● Aim of the task:
Quote every text line of the data below verbatim, leaving out the pictures.

● The records:
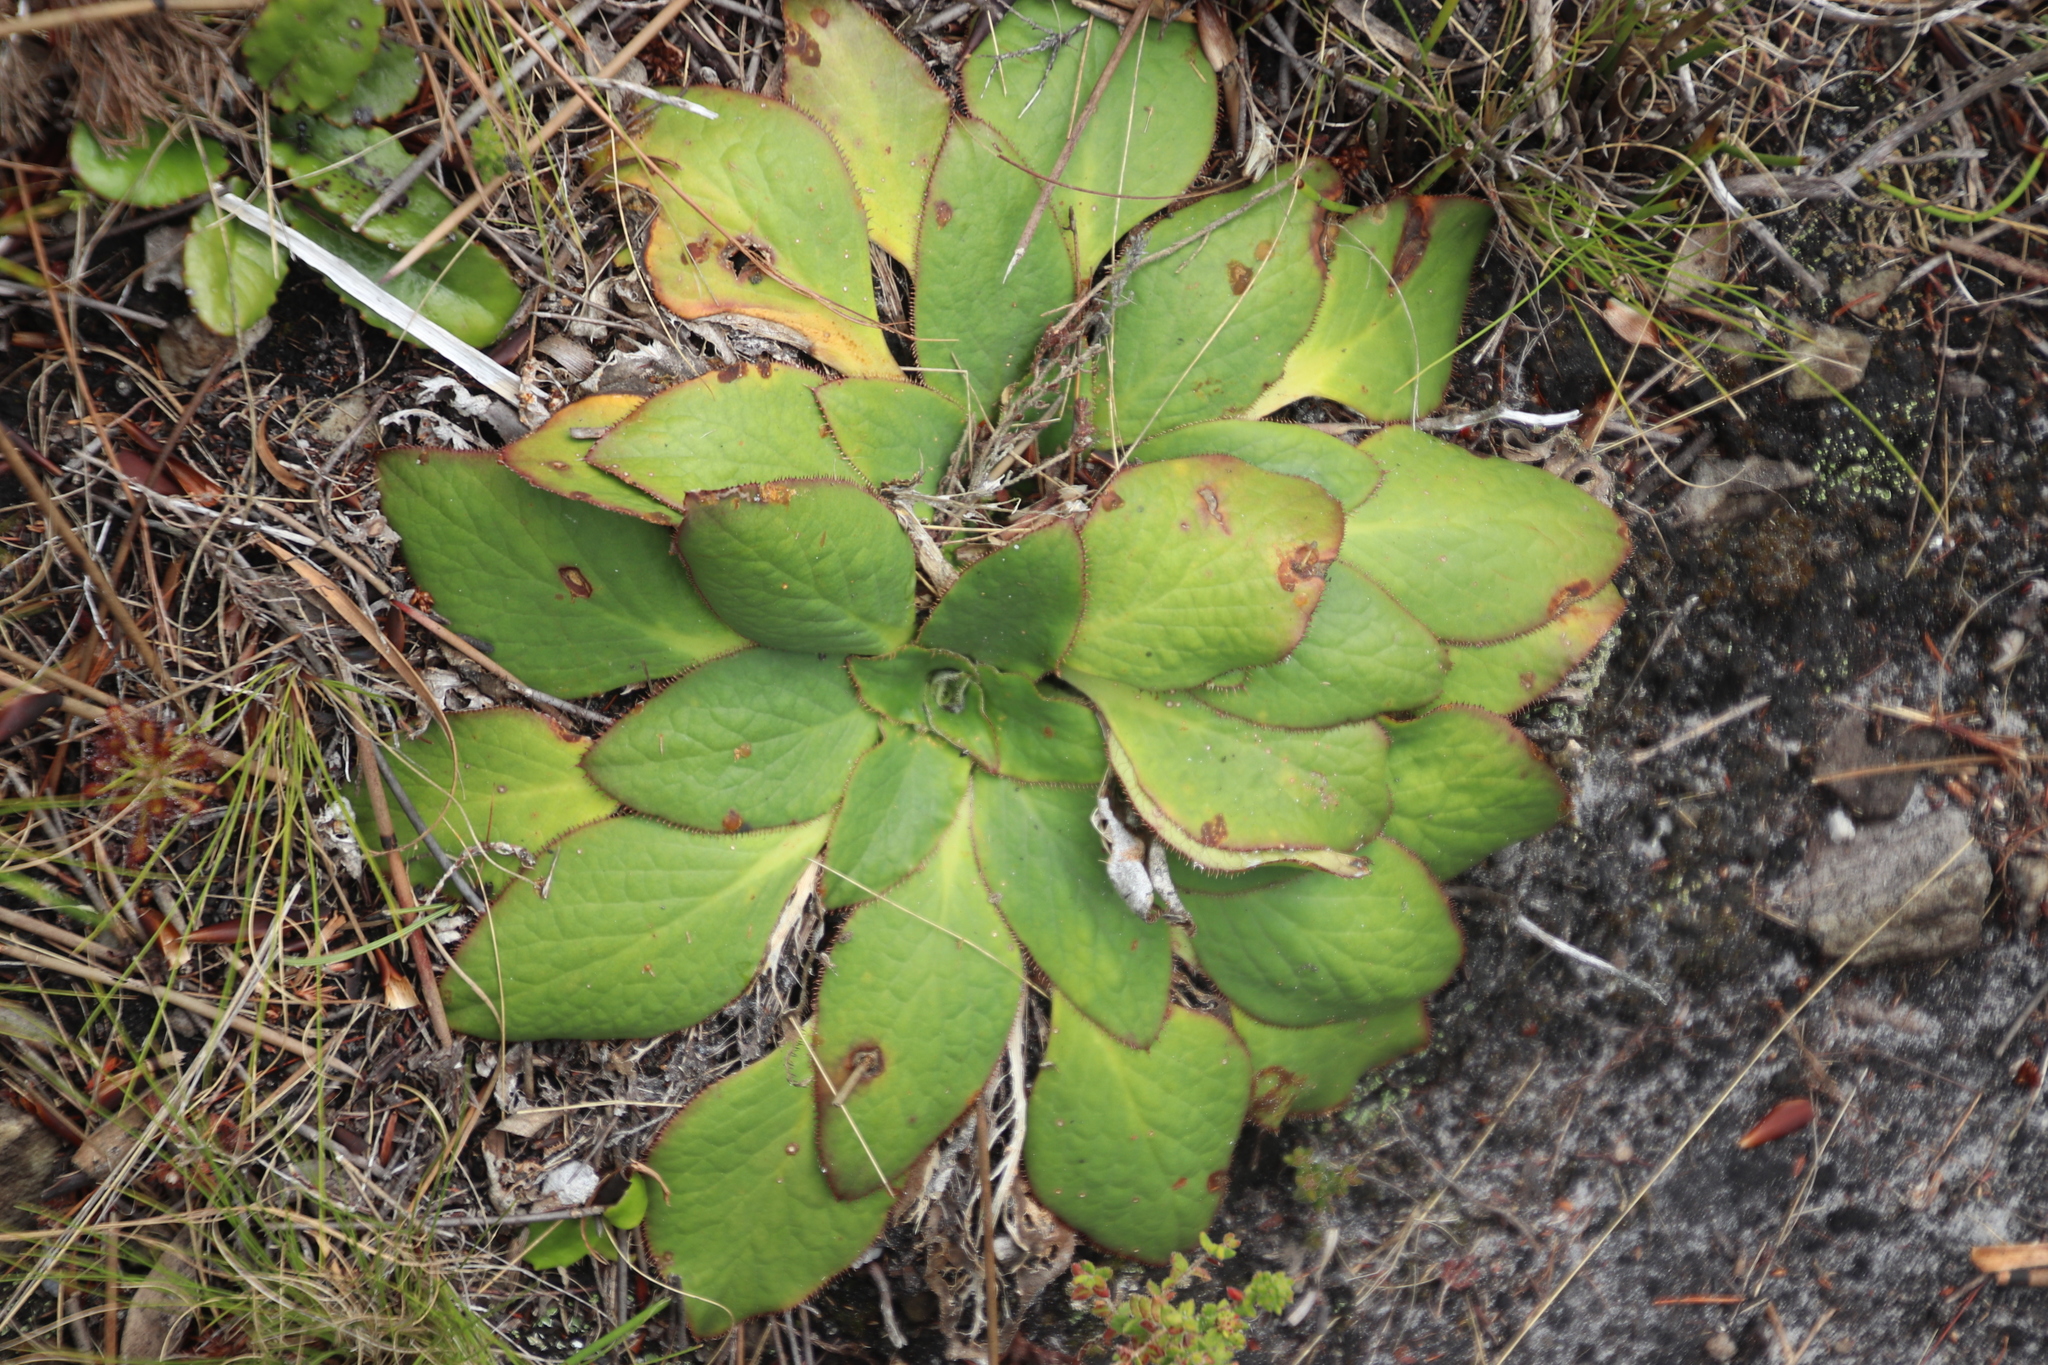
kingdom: Plantae
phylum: Tracheophyta
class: Magnoliopsida
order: Apiales
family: Apiaceae
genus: Hermas
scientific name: Hermas ciliata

● Solution to this exercise:
kingdom: Plantae
phylum: Tracheophyta
class: Magnoliopsida
order: Apiales
family: Apiaceae
genus: Hermas
scientific name: Hermas ciliata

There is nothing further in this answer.